Energy storage can be located in the generation and transmission part of the supply chain, often called ‘in front of the meter’, or at the site of final consumption – for instance at a utility customer or at a corporate site with solar panels – often called ‘behind the meter.’
Investment across the supply chain
Investment in energy storage is likely to be made across the supply chain from generation to consuming sites. Generators look at energy storage primarily as a technology to balance the system, by deploying batteries rapidly when renewables generation is low. Consumers use energy storage within distributed electricity systems to ensure stable power supplies to their own sites.
When combined with demand-side management systems and smart grids, which allow peak power demand to be shaved by reducing supply to those who do not need it, electricity storage could significantly alter the profile of power sector demand for conventional fuels. This could have a notable impact on the growth of gas-to-power demand, even when gas prices are favourable.
Last month, a National Grid competition to provide 200 MW of power to balance the UK power network was dominated by battery projects tied to intermittent renewable sources such as wind.
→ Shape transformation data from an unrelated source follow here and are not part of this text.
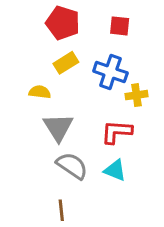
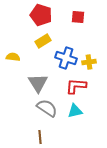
blue cross: (110, 72) -> (66, 58), moved
yellow semicircle: (40, 92) -> (13, 57), moved
cyan triangle: (115, 170) -> (75, 111), turned -35

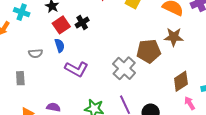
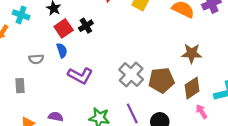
brown star: (174, 37) -> (192, 53), moved
brown pentagon: (149, 51) -> (161, 80), moved

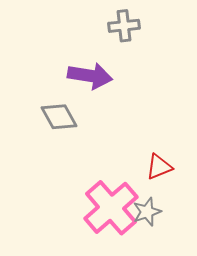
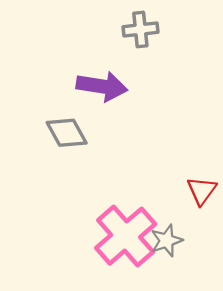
red triangle: (159, 167) -> (202, 191), moved, turned -32

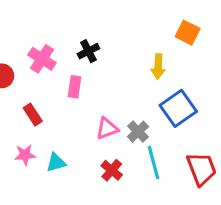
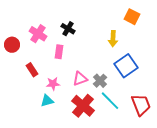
black cross: (88, 51) -> (68, 29), turned -32
pink star: (25, 155) -> (53, 84), moved
cyan line: (153, 163) -> (110, 101), turned -30
red cross: (112, 170) -> (83, 106), size x1.6

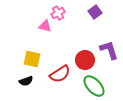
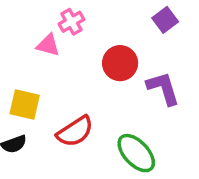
purple square: (95, 12) -> (165, 20), moved
red circle: (85, 60) -> (120, 63), moved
The Pen y Cymoedd onshore wind farm in Wales, which is due to be completed in 2017, will have a battery on site able to deliver 22 MW of power when the National Grid needs it. This may become a template for the design of new renewable generation facilities.
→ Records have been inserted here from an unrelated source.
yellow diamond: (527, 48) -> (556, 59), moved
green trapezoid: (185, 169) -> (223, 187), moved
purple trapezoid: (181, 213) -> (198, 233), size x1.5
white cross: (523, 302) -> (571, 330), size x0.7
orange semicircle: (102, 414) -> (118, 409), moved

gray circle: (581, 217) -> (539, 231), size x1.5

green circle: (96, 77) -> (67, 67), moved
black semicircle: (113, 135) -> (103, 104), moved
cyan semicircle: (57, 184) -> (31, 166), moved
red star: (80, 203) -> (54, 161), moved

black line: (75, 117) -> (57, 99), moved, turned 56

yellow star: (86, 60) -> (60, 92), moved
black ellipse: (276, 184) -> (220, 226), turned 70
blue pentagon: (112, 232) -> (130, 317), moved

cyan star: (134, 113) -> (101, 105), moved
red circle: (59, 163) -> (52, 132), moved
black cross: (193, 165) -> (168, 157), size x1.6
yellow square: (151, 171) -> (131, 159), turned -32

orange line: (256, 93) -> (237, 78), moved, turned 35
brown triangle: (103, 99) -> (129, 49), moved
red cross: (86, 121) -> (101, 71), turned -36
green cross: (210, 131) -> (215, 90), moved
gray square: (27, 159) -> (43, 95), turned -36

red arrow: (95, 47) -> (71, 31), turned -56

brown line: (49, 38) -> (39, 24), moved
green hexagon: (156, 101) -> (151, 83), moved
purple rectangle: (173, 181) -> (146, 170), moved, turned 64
Energy storage already has a foothold in the US, almost entirely in the form of pumped hydroelectric systems. The 21 GW of installed capacity represents just 2% of peak demand, but the rapid growth of wind and solar in states such as California is driving the need for the expansion of energy storage. The California Energy Commission estimates the amount of wind energy generated doubled between 2010 and 2015 to reach 8.2% of the state’s power mix, while solar rose from virtually zero to account for 6% of over the same period.
Cost will be critical
How big the industry will become depends largely on the evolution of costs. The Electric Power Research Institute (EPRI) has forecast that lithium-ion battery packs will drop to one-quarter of their current price by 2022. The EPRI has released simulation software that it says provides a solid foundation for evaluating where the use of energy storage makes sense in the national grid. The EPRI used the software to model the viability of energy storage for the California Public Utility Commission.
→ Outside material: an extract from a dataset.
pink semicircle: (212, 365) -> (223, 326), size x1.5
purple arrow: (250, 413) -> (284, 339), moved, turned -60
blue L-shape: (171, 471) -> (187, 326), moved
Other studies have shown that energy storage remains significantly more costly than gas in terms of providing a backup for intermittent renewables generation. Investment bank Lazard produced a report in November 2015 that made levelised cost comparisons between lithium-ion batteries and conventional generation, specifically diesel and gas plants geared to manage peak-load demand. It found that the battery costs were in the range of $321-658/MWh compared with $165-218/MWh for gas peaker plants, and in the range of $351-838/MWh compared with $212-281/MWh for diesel in the commercial and industrial sector.
The study, which provided similar cost comparisons for other battery types, found no energy storage source was currently “in the money” compared with gas and diesel. But it said combinations of storage technologies were within “striking distance” of competing with conventional fuels.
If the sharp cost reductions seen in the growth of solar photovoltaic cells were replicated in energy storage, there is a real prospect these new technologies would make significant inroads into the market share of gas in the power sector.